GM: Primeiro, cabe denunciar e dar publicidade às ações. Contra o obscurantismo, nada melhor que a luz do sol e o escrutínio amplo da opinião pública. Em seguida, buscar solidariedade das associações profissionais, de classe e espaços na mídia democrática. E por último, mas não menos importante, procurar advogados para que se constitua a defesa. É algo sério e que desperdiça tempo e dinheiro, numa conjuntura surreal e persecutória.

"Trata-se de um comportamento rastaquera de quem busca impor sua vontade sem a força dos argumentos"

CC: Como enfrentar essa onda fascistóide que tomou várias instituições e mentes do País?

GM: Faz parte da luta democrática, numa quadra histórica em que a principal liderança política do País está na cadeia sem provas e em que os golpistas tentam dar nó em pingo d'água para não perder as eleições de outubro. Ou seja, a ferocidade hidrófoba da direita e da extrema direita podem aumentar.
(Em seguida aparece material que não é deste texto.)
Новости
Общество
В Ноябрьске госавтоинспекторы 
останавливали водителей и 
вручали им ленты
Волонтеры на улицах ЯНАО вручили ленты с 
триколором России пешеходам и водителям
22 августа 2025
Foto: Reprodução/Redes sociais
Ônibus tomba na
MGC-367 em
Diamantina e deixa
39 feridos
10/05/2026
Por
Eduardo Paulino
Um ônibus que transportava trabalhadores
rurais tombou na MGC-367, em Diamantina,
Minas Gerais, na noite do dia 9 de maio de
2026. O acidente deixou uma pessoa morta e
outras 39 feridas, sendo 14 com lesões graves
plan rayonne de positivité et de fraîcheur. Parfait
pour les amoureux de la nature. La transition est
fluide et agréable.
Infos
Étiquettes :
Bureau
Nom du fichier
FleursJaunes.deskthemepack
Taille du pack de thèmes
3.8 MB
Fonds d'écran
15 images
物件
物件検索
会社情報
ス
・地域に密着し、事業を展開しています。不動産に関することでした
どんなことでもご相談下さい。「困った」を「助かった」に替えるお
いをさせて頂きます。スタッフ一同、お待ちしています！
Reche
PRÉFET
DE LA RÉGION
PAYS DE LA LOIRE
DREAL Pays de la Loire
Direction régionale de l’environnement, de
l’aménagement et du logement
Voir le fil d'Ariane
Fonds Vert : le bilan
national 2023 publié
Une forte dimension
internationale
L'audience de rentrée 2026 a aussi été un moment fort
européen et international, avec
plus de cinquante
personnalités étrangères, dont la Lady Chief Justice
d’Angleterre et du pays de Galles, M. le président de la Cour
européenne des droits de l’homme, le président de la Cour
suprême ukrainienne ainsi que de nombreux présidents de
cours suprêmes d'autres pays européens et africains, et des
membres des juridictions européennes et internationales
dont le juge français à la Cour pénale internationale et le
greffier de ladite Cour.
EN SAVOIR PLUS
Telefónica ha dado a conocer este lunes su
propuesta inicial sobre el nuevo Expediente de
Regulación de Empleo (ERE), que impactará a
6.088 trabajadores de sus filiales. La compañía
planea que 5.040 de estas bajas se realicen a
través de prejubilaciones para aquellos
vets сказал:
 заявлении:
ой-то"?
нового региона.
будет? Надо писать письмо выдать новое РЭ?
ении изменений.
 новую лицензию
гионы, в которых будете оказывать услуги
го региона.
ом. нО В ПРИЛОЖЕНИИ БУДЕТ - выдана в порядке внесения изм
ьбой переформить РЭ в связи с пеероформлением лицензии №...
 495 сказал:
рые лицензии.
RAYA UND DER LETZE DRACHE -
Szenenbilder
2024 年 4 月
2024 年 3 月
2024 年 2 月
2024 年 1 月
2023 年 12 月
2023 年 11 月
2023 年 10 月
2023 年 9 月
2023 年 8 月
Mas há uma fragilidade evidente: eles têm dificuldade de alavancar apoio popular.

Nossa tarefa é fazer o que fizemos há quarenta anos, ampliar o leque de aliados e deixar claro que há lógica no caos. Trata-se do comportamento rastaquera de quem busca impor sua vontade sem a força dos argumentos, mas com o argumento da força. Se tiverem sucesso, adentraremos ao império da boçalidade. Mas isso não está dado. Ainda há muita disputa a ser feita até outubro.